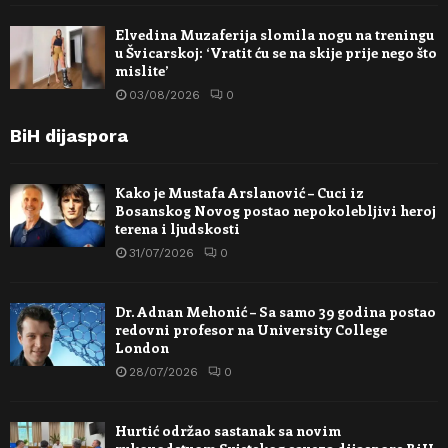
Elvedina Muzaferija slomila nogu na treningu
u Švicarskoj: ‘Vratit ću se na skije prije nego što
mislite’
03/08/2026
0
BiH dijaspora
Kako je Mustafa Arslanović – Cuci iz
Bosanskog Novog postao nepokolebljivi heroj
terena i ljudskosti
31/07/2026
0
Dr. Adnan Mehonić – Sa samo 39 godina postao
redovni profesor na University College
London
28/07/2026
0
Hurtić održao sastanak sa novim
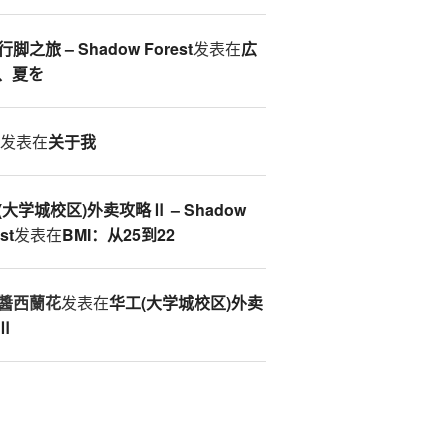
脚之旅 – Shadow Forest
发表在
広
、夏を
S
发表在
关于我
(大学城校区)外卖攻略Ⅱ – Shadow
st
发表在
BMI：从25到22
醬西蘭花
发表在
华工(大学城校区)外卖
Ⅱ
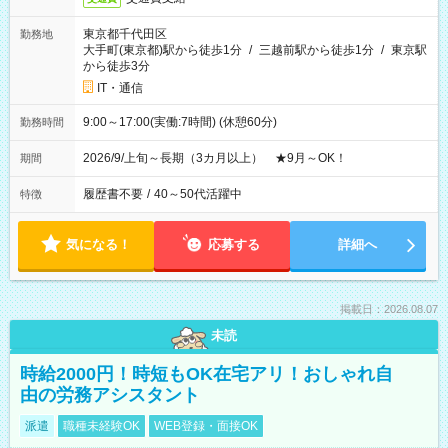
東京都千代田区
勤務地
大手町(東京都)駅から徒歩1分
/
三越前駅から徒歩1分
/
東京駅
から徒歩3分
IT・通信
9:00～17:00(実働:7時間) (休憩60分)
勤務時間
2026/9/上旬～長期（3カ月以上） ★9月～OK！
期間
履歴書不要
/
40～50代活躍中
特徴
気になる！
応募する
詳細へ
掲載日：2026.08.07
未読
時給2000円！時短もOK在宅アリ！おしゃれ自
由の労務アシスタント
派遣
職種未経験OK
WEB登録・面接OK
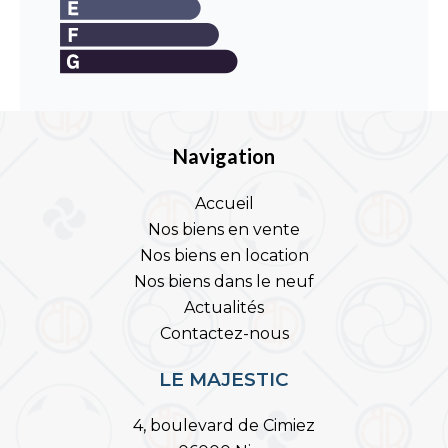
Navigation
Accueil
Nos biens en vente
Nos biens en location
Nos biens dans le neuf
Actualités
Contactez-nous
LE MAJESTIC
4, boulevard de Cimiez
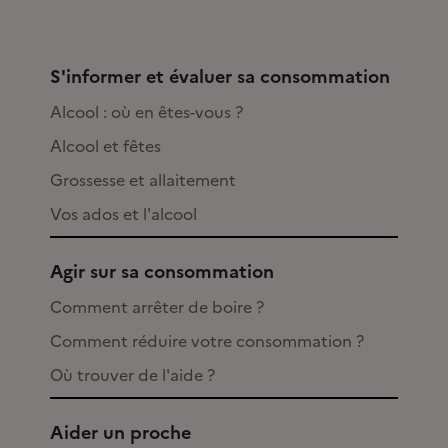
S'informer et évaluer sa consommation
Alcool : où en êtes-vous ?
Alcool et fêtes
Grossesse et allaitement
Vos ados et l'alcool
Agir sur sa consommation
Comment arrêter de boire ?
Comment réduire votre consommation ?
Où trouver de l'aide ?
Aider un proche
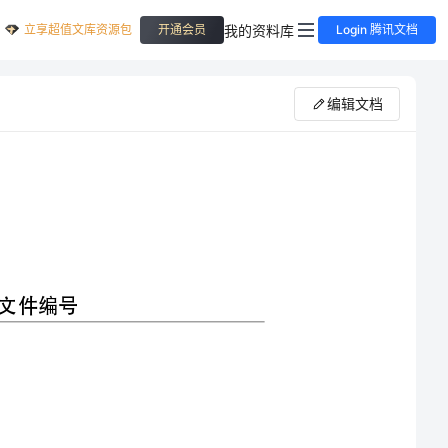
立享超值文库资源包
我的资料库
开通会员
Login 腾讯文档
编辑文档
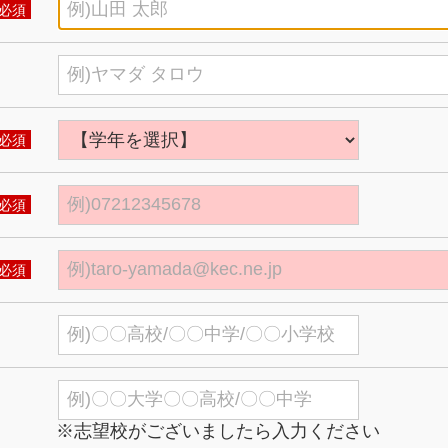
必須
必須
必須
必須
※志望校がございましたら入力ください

━━━

#### Assignment:
Everything in the listing above except the pictures should be duplicated exactly.

#### Solution to this exercise:
Elvedina Muzaferija slomila nogu na treningu
u Švicarskoj: ‘Vratit ću se na skije prije nego što
mislite’
03/08/2026
0
BiH dijaspora
Kako je Mustafa Arslanović – Cuci iz
Bosanskog Novog postao nepokolebljivi heroj
terena i ljudskosti
31/07/2026
0
Dr. Adnan Mehonić – Sa samo 39 godina postao
redovni profesor na University College
London
28/07/2026
0
Hurtić održao sastanak sa novim
脚之旅 – Shadow Forest
发表在
広
、夏を
S
发表在
关于我
(大学城校区)外卖攻略Ⅱ – Shadow
st
发表在
BMI：从25到22
醬西蘭花
发表在
华工(大学城校区)外卖
Ⅱ
東京都千代田区
勤務地
大手町(東京都)駅から徒歩1分
/
三越前駅から徒歩1分
/
東京駅
から徒歩3分
IT・通信
9:00～17:00(実働:7時間) (休憩60分)
勤務時間
2026/9/上旬～長期（3カ月以上） ★9月～OK！
期間
履歴書不要
/
40～50代活躍中
特徴
気になる！
応募する
詳細へ
掲載日：2026.08.07
未読
時給2000円！時短もOK在宅アリ！おしゃれ自
由の労務アシスタント
派遣
職種未経験OK
WEB登録・面接OK
Navigation
Accueil
Nos biens en vente
Nos biens en location
Nos biens dans le neuf
Actualités
Contactez-nous
LE MAJESTIC
4, boulevard de Cimiez
S'informer et évaluer sa consommation
Alcool : où en êtes-vous ?
Alcool et fêtes
Grossesse et allaitement
Vos ados et l'alcool
Agir sur sa consommation
Comment arrêter de boire ?
Comment réduire votre consommation ?
Où trouver de l'aide ?
Aider un proche
立享超值文库资源包
我的资料库
开通会员
Login 腾讯文档
编辑文档
必須
必須
必須
必須
※志望校がございましたら入力ください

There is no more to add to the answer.